#### [Passage]
= Beginning of Section =
A study led by Tulane University recently found that some commonly consumed beverages contain levels of toxic metals that exceed federal drinking water standards. The study was conducted to fill knowledge gaps, as there are few peer-reviewed studies examining the contents of U.S. beverages.

A total of 60 beverages were tested in the study, five of which contained levels of a toxic metal above federal drinking water standards. Additionally, two mixed juices had levels of arsenic above the 10 microgram per liter (μg/L) standard. A cranberry juice, a mixed carrot and fruit juice and an oat milk each had levels of cadmium exceeding the 3 parts per billion (ppb) standard.

The sampled beverages included those commonly found in U.S. grocery stores—single and mixed fruit juices, plant-based milks, sodas, and teas. The samples were measured for 25 different toxic metals and trace elements. Mixed-fruit juices and plant-based milks (such as oat and almond) contained elevated concentrations of toxic metals more often than other drinks.

Overall, seven of the 25 tested elements were found at levels above drinking water thresholds in some of the drinks, specifically, nickel, manganese, boron, cadmium, strontium, arsenic, and selenium. While lead was detected in more than 93 percent of the 60 samples, most contained very low levels, below 1 ppb. The highest level—6.3 μg /kilogram (kg)—was found in a lime sports drink, although still at levels below both EPA and WHO standards for drinking water.

Soft drinks, such as those included in the study, are often consumed in smaller quantities than water, meaning the health risks for adults are most likely low. The study’s authors warn, however, that parents should be cautious about what drinks they offer their children, advising parents to avoid giving infants and young children mixed-fruit juices or plant-based milks at high volume. Although naturally present in the environment, toxic metals such as arsenic, lead, and cadmium are known carcinogens and can cause internal organ damage and cognitive harm in children.

The researchers’ next step is to conduct a risk assessment based on the data collected to see the impacts of consuming toxic metals in children and adults.
= End of Section =
[Dataset items]
= Beginning of Section =
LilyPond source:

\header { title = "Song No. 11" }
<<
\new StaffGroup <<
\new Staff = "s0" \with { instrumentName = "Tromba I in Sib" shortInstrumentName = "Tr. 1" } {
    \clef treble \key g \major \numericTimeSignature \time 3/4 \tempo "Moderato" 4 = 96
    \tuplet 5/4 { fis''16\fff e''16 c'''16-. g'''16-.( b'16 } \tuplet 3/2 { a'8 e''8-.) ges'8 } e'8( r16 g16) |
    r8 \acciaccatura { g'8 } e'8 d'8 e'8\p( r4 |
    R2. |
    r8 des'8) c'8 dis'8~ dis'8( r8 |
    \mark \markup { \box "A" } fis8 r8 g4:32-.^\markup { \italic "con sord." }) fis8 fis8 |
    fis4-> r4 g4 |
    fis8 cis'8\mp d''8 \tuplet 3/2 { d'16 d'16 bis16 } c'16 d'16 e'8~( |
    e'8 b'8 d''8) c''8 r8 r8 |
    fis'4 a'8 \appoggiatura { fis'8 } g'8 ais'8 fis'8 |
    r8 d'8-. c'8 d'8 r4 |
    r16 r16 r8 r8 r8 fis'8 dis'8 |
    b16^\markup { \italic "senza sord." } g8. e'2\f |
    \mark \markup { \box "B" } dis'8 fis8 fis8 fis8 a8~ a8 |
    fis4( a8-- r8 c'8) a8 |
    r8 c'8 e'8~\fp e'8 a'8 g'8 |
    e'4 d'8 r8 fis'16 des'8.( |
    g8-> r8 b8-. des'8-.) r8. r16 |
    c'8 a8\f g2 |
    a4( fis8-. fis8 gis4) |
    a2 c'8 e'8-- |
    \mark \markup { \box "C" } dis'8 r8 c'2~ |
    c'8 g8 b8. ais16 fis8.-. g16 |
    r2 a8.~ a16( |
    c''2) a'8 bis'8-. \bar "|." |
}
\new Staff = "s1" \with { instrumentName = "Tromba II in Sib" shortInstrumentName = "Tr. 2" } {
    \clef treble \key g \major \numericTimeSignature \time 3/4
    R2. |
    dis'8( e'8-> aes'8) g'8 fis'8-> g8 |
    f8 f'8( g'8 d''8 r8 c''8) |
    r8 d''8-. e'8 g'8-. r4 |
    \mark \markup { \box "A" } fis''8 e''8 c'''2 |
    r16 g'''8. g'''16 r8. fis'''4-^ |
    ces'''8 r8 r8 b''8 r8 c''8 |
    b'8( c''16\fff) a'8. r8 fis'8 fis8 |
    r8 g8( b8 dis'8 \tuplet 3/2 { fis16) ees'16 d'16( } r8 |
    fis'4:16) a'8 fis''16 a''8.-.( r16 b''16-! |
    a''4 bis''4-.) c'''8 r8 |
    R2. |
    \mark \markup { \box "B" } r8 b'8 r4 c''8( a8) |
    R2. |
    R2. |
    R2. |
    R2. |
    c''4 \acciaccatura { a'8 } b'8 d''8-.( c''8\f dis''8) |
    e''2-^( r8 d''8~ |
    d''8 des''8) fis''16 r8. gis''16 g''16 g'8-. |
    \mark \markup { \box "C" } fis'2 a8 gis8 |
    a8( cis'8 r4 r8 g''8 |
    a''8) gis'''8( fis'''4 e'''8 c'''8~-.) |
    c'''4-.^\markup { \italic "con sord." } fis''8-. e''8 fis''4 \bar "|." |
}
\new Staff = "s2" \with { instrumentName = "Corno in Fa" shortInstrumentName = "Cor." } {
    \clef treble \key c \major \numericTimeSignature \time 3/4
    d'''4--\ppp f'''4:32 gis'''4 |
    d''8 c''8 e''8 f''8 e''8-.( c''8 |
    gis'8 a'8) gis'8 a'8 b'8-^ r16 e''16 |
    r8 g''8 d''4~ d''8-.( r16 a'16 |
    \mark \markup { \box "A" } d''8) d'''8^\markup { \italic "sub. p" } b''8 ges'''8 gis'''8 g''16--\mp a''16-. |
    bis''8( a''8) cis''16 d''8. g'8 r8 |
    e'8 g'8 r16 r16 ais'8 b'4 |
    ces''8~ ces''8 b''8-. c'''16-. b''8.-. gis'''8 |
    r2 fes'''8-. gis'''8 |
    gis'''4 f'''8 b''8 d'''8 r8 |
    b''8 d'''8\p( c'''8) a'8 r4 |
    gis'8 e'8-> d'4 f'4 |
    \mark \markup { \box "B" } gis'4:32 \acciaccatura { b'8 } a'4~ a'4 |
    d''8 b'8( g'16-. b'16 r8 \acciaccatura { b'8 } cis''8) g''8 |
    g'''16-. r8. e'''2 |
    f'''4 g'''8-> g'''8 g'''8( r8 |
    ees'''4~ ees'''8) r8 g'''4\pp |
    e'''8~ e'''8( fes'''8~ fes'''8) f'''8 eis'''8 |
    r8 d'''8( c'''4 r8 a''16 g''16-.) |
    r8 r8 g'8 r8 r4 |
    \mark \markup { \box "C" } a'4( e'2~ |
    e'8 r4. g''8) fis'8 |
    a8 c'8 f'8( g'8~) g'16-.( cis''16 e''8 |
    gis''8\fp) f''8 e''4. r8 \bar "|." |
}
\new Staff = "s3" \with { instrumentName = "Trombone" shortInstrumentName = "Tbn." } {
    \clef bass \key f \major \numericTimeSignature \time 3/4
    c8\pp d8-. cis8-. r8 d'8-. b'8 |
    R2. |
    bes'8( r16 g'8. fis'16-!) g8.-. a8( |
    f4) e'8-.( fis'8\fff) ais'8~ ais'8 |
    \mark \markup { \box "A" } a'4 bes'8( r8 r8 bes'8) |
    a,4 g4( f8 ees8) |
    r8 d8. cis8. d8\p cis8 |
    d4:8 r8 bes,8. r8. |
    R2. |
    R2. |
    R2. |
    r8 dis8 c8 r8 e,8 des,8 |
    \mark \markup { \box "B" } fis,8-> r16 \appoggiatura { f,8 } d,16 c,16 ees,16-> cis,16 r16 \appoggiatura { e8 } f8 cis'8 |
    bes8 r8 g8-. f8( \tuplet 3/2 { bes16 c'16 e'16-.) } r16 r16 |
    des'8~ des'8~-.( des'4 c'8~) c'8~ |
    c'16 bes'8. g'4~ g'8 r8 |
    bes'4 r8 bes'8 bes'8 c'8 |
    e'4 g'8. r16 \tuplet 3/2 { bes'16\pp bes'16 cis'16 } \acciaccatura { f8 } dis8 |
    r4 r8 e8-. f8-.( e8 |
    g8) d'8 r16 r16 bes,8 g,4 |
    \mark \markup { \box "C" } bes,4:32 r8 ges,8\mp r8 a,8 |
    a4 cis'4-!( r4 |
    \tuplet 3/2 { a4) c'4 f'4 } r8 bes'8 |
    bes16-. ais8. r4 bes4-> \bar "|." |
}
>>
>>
= End of Section =
Reproduce the entire passage on toxic metals in beverages word for word. These lines aren't needed for what comes next.

A study led by Tulane University recently found that some commonly consumed beverages contain levels of toxic metals that exceed federal drinking water standards. The study was conducted to fill knowledge gaps, as there are few peer-reviewed studies examining the contents of U.S. beverages.

A total of 60 beverages were tested in the study, five of which contained levels of a toxic metal above federal drinking water standards. Additionally, two mixed juices had levels of arsenic above the 10 microgram per liter (μg/L) standard. A cranberry juice, a mixed carrot and fruit juice and an oat milk each had levels of cadmium exceeding the 3 parts per billion (ppb) standard.

The sampled beverages included those commonly found in U.S. grocery stores—single and mixed fruit juices, plant-based milks, sodas, and teas. The samples were measured for 25 different toxic metals and trace elements. Mixed-fruit juices and plant-based milks (such as oat and almond) contained elevated concentrations of toxic metals more often than other drinks.

Overall, seven of the 25 tested elements were found at levels above drinking water thresholds in some of the drinks, specifically, nickel, manganese, boron, cadmium, strontium, arsenic, and selenium. While lead was detected in more than 93 percent of the 60 samples, most contained very low levels, below 1 ppb. The highest level—6.3 μg /kilogram (kg)—was found in a lime sports drink, although still at levels below both EPA and WHO standards for drinking water.

Soft drinks, such as those included in the study, are often consumed in smaller quantities than water, meaning the health risks for adults are most likely low. The study’s authors warn, however, that parents should be cautious about what drinks they offer their children, advising parents to avoid giving infants and young children mixed-fruit juices or plant-based milks at high volume. Although naturally present in the environment, toxic metals such as arsenic, lead, and cadmium are known carcinogens and can cause internal organ damage and cognitive harm in children.

The researchers’ next step is to conduct a risk assessment based on the data collected to see the impacts of consuming toxic metals in children and adults.